エリカの心の中は、いつもどうぶつ村とどうぶつさんたちのことでいっぱいなのです。学校でだってそうでした。
「そう言ってもらえると嬉しいけど……それでもやっぱり新しい友だちをつくらなきゃ」
「まあがんばってみるわ」
エリカは押し問答が始まりそうな予感がして、適当に返事をしました。
「それよりお手紙は! お手紙を読みなさい! プレゼントをあげたでしょう!」
「ああ、ごめんごめん。えーっと……」
クマさんは改めて、手紙の表に書かれた字に目を向けました。
「──招待状」
「しょうたいじょう? 絵本でみたわ、お城からくるのよね」
「うーん、そういうのとは違うと思うけど。どうぶつ村にお城なんてないし」
「あらそう」
クマさんは封を開いて手紙を読み始めます。
手紙の内容は次のようでした。
招待状
甘えたさんなエリカへ
あなたをVRMMOARPG【STELLA】の世界へご招待いたします。
【STELLA】そこはとても美しく、広大な星。
いつまでも小さな村に閉じ籠もっていてはいけません。
勇気を出して飛び出すのです。
目を凝らしなさい、耳を澄ませなさい。
あなたを必要とする誰かが、きっとそこにはいるはずだから。
それはきっと、素敵な出会い。
それはきっと、素敵な毎日のはじまり。
あなたのハハより。
「ハハだわ!」
ハハ。
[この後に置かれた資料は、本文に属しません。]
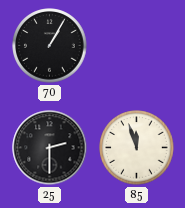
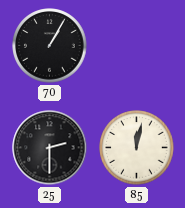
85: 11:57 -> 12:02
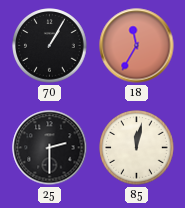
18: none -> 11:35
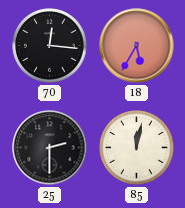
70: 1:05 -> 12:16
18: 11:35 -> 5:35
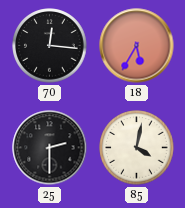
85: 12:02 -> 4:02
エリカのお母さんです。といっても本当のお母さんではありません。ハハはどうぶつ村に訪れる、エリカのような人たちみんなのお母さんなのです。ハハは時折、川柳や短歌を綴った手紙やプレゼントを一緒に送ってきてくれるのですが、今回の手紙はいつもと少し様子が違いました。
「ハハからのお手紙だったのね」
「うん。でもいつもと少し感じが違うような……」
「わっ!」
すると突然、エリカの目の前が真っ暗になりました。
「なんで電気を消したの!」
エリカは暗がりがとても苦手でした。
ひとりで電気のついていない2階に上がることだってできないのです。
「電気をつけなさい!」
エリカは大きな声で叫びます。しかしクマさんからの返事はありません。
「電気をつけなさーい!!!!」
大きく叫んだエリカは突如眠気に襲われて、ゆっくりと瞼を閉じてゆくのでした。